● **Brief**: Restate the data below word for word. Skip any images it contains.

##### Supplied information

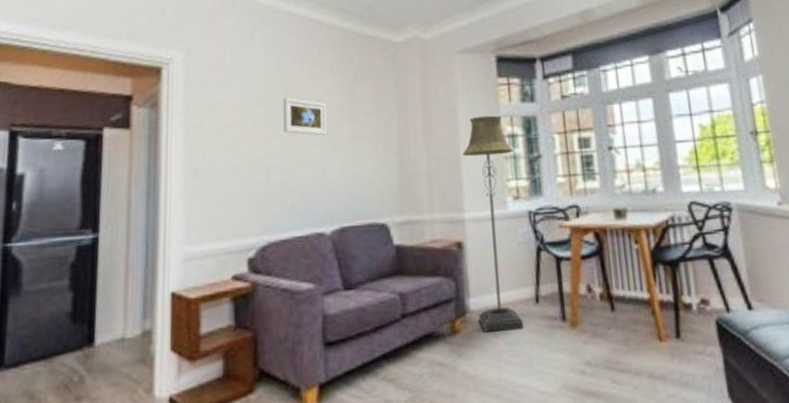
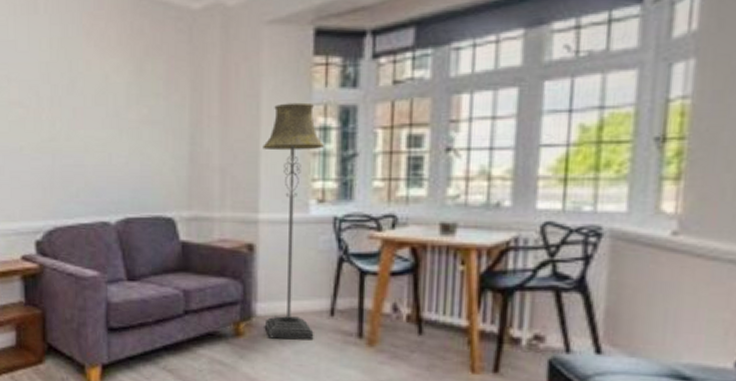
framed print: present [283,98,328,136] -> none [68,75,114,119]

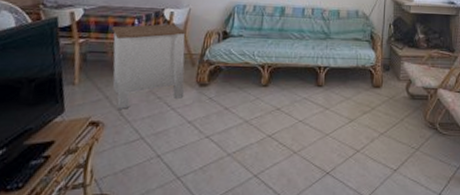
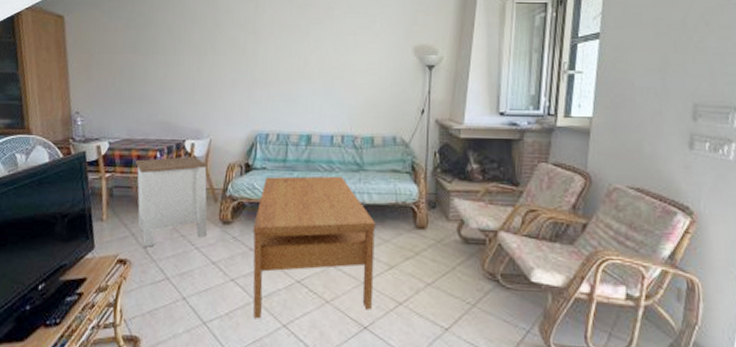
coffee table: none [226,43,339,171] -> present [253,176,375,319]

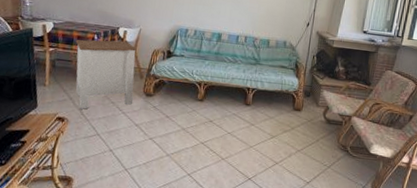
coffee table: present [253,176,375,319] -> none [165,62,264,169]

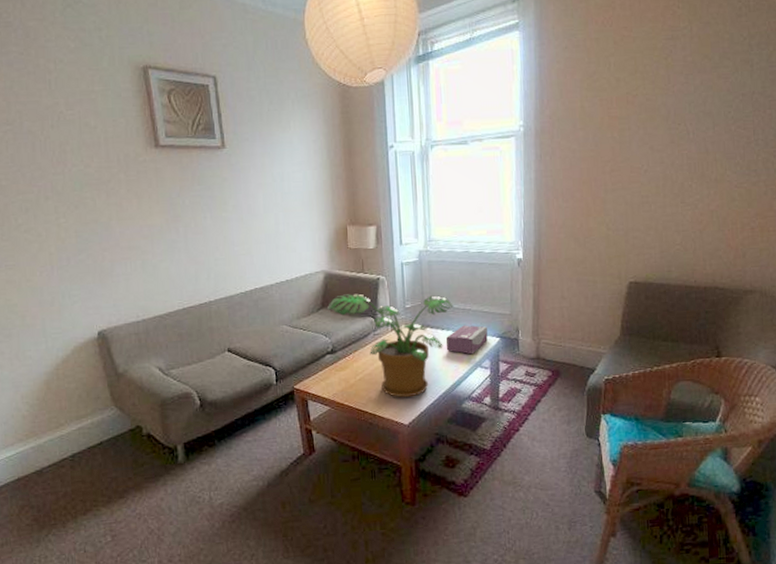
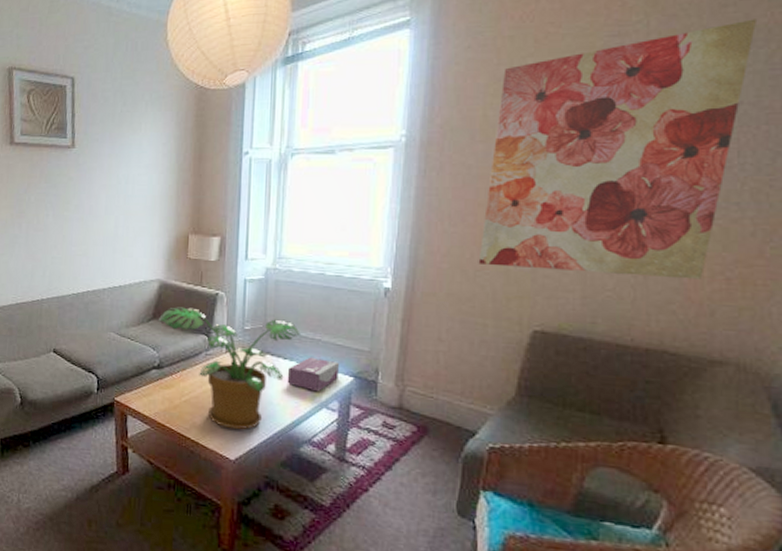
wall art: none [586,27,761,233] -> present [478,19,758,280]

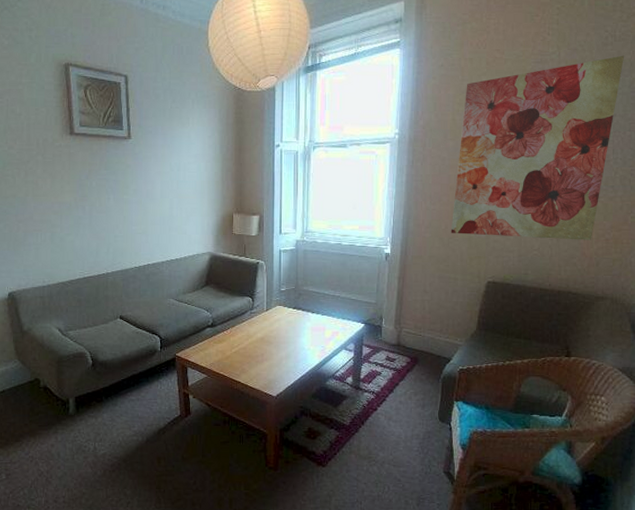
potted plant: present [158,307,301,430] -> none [210,275,324,372]
tissue box: present [287,357,339,392] -> none [315,310,354,337]

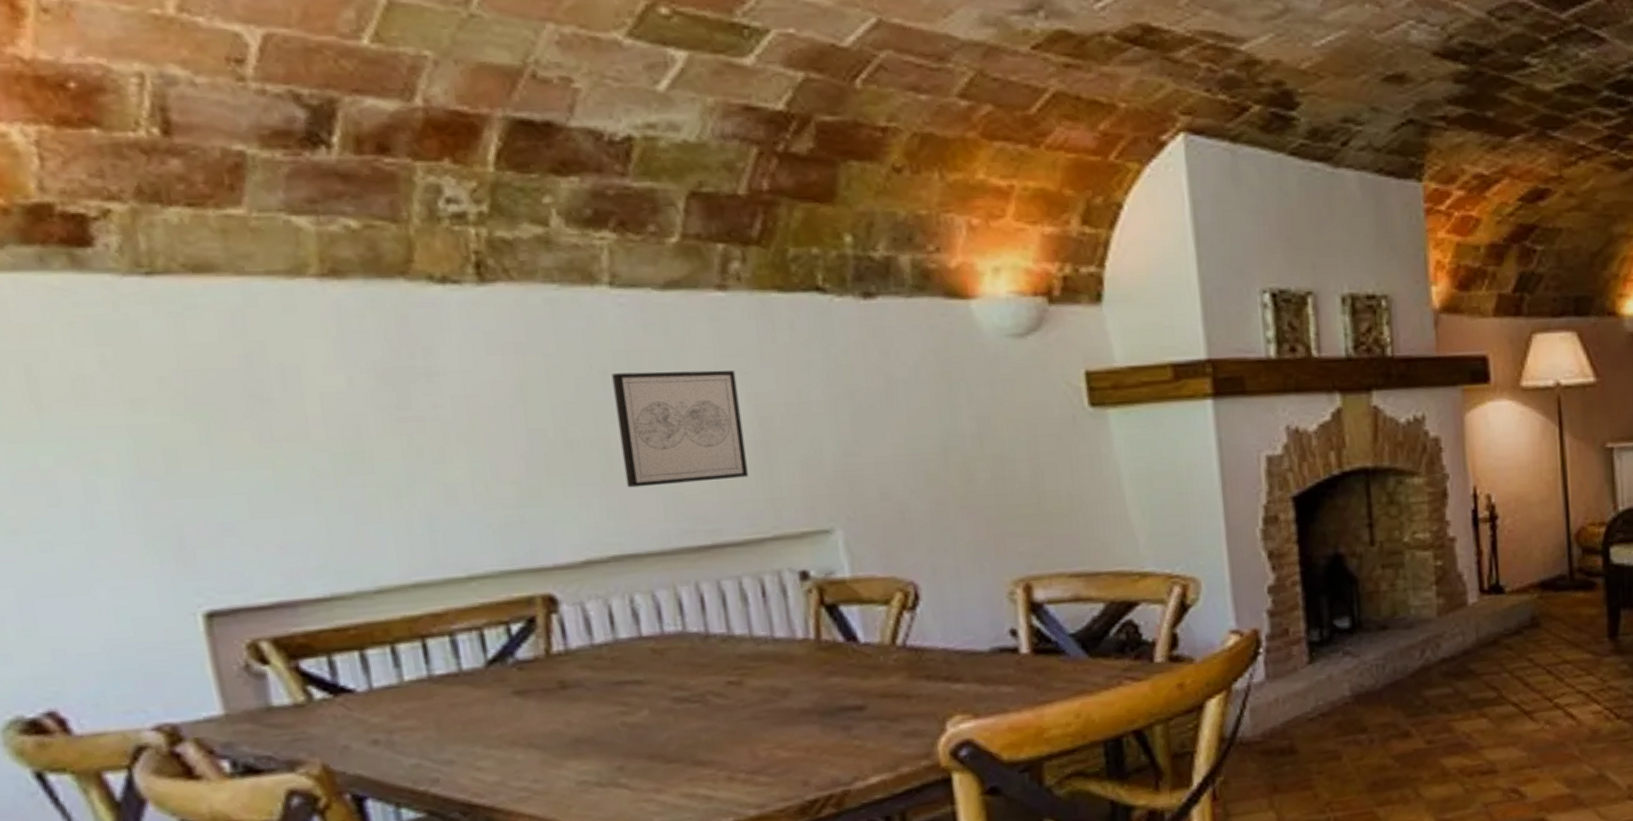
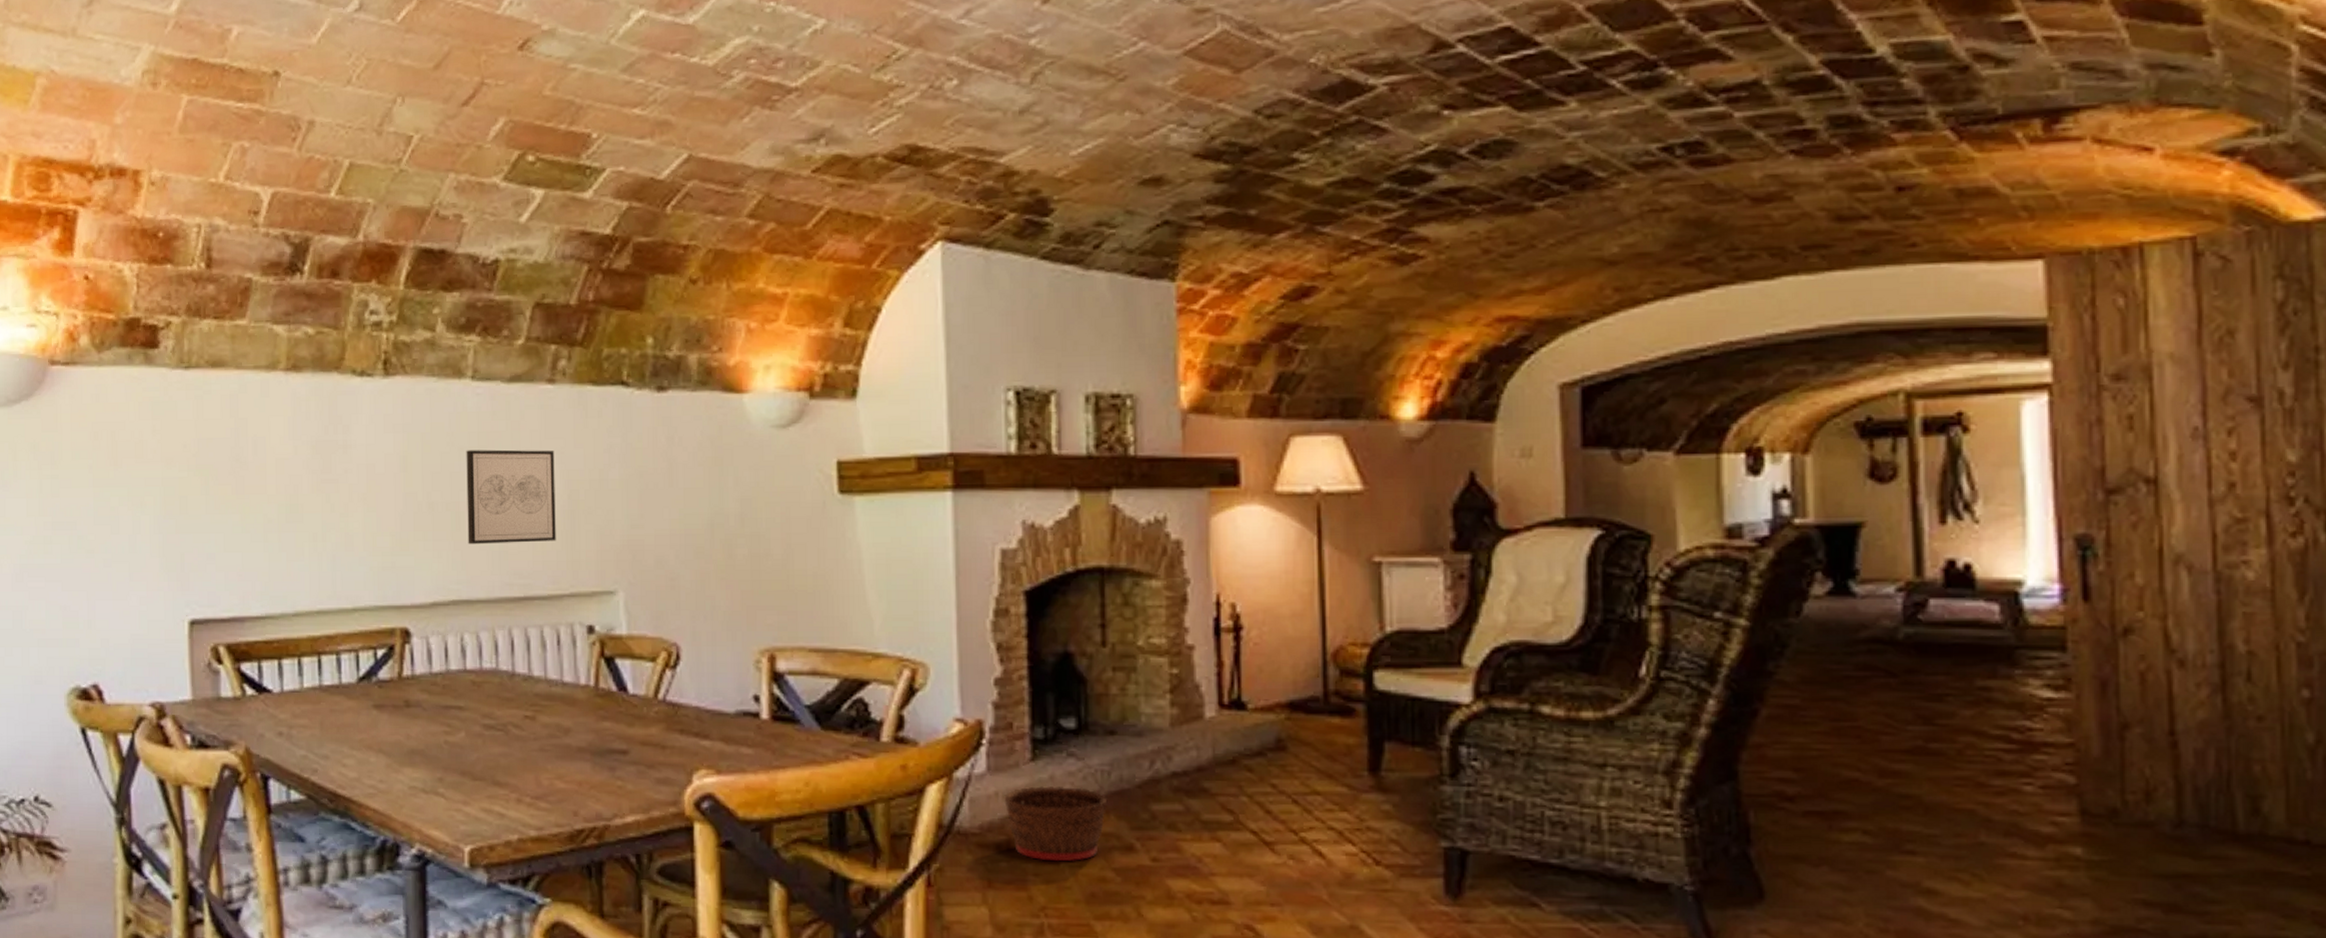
basket: none [1284,683,1384,759] -> present [1004,786,1108,862]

##########

● **Response to this exercise**:
framed print: present [283,98,328,136] -> none [68,75,114,119]

coffee table: none [226,43,339,171] -> present [253,176,375,319]

coffee table: present [253,176,375,319] -> none [165,62,264,169]

wall art: none [586,27,761,233] -> present [478,19,758,280]

potted plant: present [158,307,301,430] -> none [210,275,324,372]
tissue box: present [287,357,339,392] -> none [315,310,354,337]

basket: none [1284,683,1384,759] -> present [1004,786,1108,862]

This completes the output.